Dicemaster

I like dice games, even though it’s a difficult category with few good entries and only one that I know of on the “gamer’s game” level. This is why I so wanted to like Railroad Dice, and why its mediocrity was such a disappointment to me. However, if it got Dicemaster – one of my favorite rarely played games – off the shelf, the total experience can hardly be considered bad.

Dicemaster is a game from the final days of ICE, and was codesigned by Kris Burm and Jean Vanaise. The basic idea is that you are traveling along an adventure path, fighting monsters and gathering treasures. Each turn you roll a subset of the action dice available to you to determine what you can do, which actually run quite a large range of events that help you or hinder your opponent. It’s actually a modestly complex game, perhaps on the scale of the most complex euros like Die Macher, with a variety of different procedures for fighting different kinds of monsters and a large range of various types of dice for resolving game events. Because of this, it’s actually not so much a probabilities game like most dice games because they are simply too hard to calculate or even get much of a feel for without doing some computer simulations. Instead it’s more of a resource management game with probabilistic elements – you never know exactly what you will be able to do, and need to work your probabilities mix to your general objectives by choosing the right dice to roll each turn and the right dice to have for your pool in general. There are also some tactics to managing your dice pool, as dice can enter and leave throughout the game and you need to keep your options open generally.

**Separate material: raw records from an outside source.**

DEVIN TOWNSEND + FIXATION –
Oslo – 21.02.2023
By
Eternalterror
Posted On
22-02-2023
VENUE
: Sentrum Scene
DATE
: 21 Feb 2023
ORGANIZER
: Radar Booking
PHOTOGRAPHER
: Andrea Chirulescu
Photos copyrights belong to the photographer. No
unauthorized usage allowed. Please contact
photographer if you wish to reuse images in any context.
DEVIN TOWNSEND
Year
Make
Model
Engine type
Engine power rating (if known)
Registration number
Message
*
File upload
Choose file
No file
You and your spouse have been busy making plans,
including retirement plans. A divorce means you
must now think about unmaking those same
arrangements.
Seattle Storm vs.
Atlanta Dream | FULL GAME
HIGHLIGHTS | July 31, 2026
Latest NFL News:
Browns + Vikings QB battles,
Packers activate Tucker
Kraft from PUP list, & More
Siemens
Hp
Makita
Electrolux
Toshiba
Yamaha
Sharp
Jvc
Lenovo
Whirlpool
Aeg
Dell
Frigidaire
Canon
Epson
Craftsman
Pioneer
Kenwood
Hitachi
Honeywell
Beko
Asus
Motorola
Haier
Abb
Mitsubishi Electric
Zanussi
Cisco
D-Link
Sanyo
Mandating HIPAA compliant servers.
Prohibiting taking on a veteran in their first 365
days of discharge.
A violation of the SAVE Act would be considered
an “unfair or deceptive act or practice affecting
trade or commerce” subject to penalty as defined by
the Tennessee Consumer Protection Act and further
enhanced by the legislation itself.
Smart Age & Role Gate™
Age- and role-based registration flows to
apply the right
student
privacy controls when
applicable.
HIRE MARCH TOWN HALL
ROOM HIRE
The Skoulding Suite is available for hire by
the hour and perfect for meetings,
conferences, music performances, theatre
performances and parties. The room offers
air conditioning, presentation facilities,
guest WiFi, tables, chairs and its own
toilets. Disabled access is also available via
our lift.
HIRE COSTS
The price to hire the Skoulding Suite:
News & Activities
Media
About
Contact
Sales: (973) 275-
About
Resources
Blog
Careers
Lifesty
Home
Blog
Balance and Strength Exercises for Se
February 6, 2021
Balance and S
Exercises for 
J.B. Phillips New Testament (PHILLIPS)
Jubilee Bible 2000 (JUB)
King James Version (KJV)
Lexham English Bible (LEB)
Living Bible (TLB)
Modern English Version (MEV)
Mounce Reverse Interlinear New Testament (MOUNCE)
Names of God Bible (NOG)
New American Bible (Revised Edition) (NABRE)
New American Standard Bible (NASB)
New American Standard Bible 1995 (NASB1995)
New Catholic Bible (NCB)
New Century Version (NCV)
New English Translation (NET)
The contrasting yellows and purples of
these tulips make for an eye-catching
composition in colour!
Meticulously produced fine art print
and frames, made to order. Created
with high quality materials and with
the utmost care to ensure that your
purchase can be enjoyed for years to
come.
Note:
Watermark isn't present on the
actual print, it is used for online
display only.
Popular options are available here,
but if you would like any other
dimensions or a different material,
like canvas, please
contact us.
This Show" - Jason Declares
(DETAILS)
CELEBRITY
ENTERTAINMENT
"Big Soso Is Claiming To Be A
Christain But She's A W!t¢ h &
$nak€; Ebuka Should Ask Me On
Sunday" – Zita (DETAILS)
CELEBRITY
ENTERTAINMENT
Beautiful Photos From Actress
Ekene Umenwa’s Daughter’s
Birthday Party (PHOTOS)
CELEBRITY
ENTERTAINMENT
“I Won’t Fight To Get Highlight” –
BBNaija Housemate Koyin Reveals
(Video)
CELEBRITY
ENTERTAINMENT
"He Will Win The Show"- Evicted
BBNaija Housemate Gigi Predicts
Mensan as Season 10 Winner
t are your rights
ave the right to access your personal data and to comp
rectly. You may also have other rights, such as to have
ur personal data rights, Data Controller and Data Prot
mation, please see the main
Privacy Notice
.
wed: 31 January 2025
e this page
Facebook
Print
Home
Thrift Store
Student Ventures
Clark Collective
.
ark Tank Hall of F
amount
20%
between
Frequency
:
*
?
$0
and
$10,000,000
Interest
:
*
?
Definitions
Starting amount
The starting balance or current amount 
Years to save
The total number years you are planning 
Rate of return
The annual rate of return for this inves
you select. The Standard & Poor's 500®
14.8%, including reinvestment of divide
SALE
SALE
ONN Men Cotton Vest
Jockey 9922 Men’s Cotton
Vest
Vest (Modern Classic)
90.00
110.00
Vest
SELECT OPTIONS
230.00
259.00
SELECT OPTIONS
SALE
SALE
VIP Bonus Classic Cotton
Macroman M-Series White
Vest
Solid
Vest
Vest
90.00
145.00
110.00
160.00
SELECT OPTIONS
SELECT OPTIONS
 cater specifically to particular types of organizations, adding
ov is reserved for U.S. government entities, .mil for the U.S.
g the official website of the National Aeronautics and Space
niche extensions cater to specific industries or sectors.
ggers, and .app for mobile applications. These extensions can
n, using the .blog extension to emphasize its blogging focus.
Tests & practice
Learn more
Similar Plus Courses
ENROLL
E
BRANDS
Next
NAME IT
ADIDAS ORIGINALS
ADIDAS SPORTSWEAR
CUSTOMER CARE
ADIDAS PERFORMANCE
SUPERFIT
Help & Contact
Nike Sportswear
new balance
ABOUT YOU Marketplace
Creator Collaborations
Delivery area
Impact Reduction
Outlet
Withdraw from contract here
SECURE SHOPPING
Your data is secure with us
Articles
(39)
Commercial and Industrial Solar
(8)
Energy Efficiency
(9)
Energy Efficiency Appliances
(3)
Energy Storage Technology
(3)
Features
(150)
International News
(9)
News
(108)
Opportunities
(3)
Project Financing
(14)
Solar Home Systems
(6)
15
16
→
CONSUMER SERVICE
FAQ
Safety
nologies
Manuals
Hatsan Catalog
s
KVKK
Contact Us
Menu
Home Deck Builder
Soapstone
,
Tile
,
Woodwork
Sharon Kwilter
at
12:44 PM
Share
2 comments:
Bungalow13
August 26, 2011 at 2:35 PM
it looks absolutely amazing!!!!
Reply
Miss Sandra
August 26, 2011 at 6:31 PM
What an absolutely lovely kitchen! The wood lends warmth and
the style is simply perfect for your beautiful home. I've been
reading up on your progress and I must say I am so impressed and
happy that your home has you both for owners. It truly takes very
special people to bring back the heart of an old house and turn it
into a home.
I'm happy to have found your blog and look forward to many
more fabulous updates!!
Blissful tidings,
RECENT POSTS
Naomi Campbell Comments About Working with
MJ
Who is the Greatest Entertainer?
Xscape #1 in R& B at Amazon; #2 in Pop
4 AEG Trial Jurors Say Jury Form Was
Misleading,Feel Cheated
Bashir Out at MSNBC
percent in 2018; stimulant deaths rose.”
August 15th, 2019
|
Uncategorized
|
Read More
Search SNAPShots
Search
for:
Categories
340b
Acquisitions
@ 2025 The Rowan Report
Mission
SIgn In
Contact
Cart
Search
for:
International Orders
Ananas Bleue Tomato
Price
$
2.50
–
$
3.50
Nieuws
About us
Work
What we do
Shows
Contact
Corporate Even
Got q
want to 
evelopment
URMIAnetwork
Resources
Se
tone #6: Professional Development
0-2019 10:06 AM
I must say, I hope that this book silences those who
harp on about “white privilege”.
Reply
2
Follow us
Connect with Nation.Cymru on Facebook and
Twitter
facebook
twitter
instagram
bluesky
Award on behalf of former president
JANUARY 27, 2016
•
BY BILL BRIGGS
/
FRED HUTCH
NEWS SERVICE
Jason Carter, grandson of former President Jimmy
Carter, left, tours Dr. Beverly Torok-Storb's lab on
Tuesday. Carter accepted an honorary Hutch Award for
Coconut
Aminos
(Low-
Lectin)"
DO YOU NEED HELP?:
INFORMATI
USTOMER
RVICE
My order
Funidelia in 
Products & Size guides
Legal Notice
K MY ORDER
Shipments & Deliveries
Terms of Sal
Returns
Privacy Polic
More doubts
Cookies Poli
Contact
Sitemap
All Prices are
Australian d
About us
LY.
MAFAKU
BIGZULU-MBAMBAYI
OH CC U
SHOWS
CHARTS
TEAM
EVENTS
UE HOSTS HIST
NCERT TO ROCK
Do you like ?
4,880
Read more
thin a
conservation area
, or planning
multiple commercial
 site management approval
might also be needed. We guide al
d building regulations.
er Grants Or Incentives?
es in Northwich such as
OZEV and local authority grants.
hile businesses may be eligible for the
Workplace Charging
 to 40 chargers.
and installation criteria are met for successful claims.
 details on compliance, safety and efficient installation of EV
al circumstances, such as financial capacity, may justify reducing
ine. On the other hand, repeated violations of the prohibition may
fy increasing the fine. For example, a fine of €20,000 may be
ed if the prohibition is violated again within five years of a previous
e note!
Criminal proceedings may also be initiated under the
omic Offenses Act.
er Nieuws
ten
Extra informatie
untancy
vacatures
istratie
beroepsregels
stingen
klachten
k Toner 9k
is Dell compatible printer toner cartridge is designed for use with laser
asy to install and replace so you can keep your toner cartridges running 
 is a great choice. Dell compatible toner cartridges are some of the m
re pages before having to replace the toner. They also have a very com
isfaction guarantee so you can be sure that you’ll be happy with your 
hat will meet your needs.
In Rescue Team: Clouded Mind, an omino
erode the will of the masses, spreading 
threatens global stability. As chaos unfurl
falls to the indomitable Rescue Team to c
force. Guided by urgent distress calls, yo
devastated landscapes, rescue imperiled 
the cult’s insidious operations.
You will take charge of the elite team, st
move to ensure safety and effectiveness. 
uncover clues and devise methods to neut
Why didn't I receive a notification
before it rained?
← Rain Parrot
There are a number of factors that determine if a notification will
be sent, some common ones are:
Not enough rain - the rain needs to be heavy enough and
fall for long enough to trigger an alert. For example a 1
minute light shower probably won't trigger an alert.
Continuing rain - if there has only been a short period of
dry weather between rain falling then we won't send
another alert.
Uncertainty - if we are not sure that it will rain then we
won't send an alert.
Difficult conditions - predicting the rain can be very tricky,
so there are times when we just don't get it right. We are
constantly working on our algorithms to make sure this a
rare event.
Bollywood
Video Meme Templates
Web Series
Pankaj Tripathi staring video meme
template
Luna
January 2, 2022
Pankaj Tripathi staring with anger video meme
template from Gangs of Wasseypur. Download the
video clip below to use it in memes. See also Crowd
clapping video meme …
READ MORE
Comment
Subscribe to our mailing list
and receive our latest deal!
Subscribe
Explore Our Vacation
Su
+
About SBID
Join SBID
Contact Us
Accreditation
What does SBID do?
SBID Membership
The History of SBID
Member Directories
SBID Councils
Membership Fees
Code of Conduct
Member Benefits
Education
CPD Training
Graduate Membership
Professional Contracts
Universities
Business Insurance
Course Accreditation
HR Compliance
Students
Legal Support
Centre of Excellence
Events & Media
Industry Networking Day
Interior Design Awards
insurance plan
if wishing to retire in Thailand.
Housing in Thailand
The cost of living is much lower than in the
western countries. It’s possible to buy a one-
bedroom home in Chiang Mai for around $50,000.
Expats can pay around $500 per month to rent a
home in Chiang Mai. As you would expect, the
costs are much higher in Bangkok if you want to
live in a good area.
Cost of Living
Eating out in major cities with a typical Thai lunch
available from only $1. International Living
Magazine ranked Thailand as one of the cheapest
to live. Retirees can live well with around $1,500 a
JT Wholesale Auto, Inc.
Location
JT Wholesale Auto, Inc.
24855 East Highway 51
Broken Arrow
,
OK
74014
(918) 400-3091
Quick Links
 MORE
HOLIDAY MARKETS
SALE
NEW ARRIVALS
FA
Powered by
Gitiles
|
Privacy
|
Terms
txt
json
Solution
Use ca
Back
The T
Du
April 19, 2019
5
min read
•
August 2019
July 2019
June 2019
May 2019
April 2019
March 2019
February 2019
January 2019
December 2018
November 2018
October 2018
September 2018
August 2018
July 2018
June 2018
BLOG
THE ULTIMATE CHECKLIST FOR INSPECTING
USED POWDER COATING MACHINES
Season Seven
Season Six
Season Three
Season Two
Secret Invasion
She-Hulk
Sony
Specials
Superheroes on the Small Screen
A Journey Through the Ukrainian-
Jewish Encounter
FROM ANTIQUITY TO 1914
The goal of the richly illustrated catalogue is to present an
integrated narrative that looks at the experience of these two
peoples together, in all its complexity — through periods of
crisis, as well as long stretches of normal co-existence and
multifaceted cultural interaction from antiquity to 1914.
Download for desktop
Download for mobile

I rather like Dicemaster. It’s not an every-week kind of a game, I think because it’s a touch repetitive and maybe a touch too long, although I suspect this is for good reason as all the probabilities need to balance out so the game doesn’t feel like it’s just random (although I should mention that playing it again, I discovered a rule that I had been misplaying for ages which actually shortened the game significantly, down to about 1 hour, which is fine). And ICE came through again on the rarity issue, the rare dice are not so much more powerful than the commons or uncommons, just more specialized, so you get dice in about the proportion you need them, and you don’t have to buy a ton (as always though, more dice means more options and a richer experience). However, it’s a bit problematic these days to acquire, because while the starter sets are ludicrously cheap (less than $5 each for the two base sets plus the Wilds of Doom fixed expansion, which adds a lot to the game), the expansion dice fetch a modest price on eBay – occasionally above retail, in fact, and one of the problems with Dicemaster originally was that it was a bit expensive at full retail. You can find them from dealers and at flea markets and cons and such at good prices, though, and commons at least can be gotten cheaply online here – a lot of the price spike for booster packs is driven by the desire to acquire the handful of ultra-rare dice, I assume. The base set plus Wilds of Doom is a quite solid game, but for real replayability you need the boosters.